Records taken from a dataset
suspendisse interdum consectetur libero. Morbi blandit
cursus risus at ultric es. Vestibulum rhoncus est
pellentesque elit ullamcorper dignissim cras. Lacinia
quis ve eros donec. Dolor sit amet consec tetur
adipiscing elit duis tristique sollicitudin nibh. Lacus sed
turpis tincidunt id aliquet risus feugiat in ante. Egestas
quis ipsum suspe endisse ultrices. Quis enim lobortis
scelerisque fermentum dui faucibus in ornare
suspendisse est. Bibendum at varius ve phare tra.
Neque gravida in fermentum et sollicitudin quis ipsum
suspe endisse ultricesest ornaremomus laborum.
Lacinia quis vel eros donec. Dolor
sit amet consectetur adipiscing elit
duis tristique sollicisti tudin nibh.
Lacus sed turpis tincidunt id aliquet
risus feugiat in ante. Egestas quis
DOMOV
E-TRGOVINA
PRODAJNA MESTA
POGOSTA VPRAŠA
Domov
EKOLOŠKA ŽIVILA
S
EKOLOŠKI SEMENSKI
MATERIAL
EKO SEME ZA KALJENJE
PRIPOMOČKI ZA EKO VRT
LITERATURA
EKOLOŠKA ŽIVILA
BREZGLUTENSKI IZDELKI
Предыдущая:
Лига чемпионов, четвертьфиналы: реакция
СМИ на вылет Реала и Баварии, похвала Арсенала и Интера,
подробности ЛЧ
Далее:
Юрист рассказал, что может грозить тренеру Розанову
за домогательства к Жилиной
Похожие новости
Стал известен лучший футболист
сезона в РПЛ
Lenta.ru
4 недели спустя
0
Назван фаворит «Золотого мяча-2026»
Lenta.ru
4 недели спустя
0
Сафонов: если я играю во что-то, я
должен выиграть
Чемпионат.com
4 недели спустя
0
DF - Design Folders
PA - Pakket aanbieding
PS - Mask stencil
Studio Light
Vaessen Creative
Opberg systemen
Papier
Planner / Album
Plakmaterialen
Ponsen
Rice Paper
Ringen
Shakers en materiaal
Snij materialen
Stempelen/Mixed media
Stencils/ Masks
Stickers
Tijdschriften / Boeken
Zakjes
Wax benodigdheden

...

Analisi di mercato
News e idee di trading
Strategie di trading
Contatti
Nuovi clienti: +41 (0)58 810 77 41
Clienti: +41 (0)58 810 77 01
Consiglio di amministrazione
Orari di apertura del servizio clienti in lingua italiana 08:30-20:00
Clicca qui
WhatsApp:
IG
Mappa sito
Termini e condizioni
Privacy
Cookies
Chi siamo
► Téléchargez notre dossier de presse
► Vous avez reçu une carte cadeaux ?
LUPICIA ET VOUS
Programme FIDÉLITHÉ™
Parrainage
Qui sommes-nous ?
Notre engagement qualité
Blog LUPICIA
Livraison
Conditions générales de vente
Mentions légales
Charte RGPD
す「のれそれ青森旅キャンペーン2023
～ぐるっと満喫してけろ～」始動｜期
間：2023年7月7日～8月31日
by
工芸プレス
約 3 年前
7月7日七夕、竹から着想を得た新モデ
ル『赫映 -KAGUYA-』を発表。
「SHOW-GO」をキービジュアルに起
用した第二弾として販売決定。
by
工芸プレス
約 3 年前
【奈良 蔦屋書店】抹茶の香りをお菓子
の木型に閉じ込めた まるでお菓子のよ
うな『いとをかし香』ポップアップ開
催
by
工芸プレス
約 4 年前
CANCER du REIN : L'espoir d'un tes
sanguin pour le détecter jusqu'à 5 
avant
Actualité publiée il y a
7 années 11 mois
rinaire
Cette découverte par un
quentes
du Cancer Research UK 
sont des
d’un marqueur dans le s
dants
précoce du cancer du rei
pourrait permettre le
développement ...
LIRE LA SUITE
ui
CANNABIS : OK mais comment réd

◆ **Brief**: Return, character for character, the lines of the records starting at the line that contains "suspendisse interdum consectetur" and ending at the line that contains "Wax benodigdheden", including both of those lines.

◆ **Solution to this exercise**:
suspendisse interdum consectetur libero. Morbi blandit
cursus risus at ultric es. Vestibulum rhoncus est
pellentesque elit ullamcorper dignissim cras. Lacinia
quis ve eros donec. Dolor sit amet consec tetur
adipiscing elit duis tristique sollicitudin nibh. Lacus sed
turpis tincidunt id aliquet risus feugiat in ante. Egestas
quis ipsum suspe endisse ultrices. Quis enim lobortis
scelerisque fermentum dui faucibus in ornare
suspendisse est. Bibendum at varius ve phare tra.
Neque gravida in fermentum et sollicitudin quis ipsum
suspe endisse ultricesest ornaremomus laborum.
Lacinia quis vel eros donec. Dolor
sit amet consectetur adipiscing elit
duis tristique sollicisti tudin nibh.
Lacus sed turpis tincidunt id aliquet
risus feugiat in ante. Egestas quis
DOMOV
E-TRGOVINA
PRODAJNA MESTA
POGOSTA VPRAŠA
Domov
EKOLOŠKA ŽIVILA
S
EKOLOŠKI SEMENSKI
MATERIAL
EKO SEME ZA KALJENJE
PRIPOMOČKI ZA EKO VRT
LITERATURA
EKOLOŠKA ŽIVILA
BREZGLUTENSKI IZDELKI
Предыдущая:
Лига чемпионов, четвертьфиналы: реакция
СМИ на вылет Реала и Баварии, похвала Арсенала и Интера,
подробности ЛЧ
Далее:
Юрист рассказал, что может грозить тренеру Розанову
за домогательства к Жилиной
Похожие новости
Стал известен лучший футболист
сезона в РПЛ
Lenta.ru
4 недели спустя
0
Назван фаворит «Золотого мяча-2026»
Lenta.ru
4 недели спустя
0
Сафонов: если я играю во что-то, я
должен выиграть
Чемпионат.com
4 недели спустя
0
DF - Design Folders
PA - Pakket aanbieding
PS - Mask stencil
Studio Light
Vaessen Creative
Opberg systemen
Papier
Planner / Album
Plakmaterialen
Ponsen
Rice Paper
Ringen
Shakers en materiaal
Snij materialen
Stempelen/Mixed media
Stencils/ Masks
Stickers
Tijdschriften / Boeken
Zakjes
Wax benodigdheden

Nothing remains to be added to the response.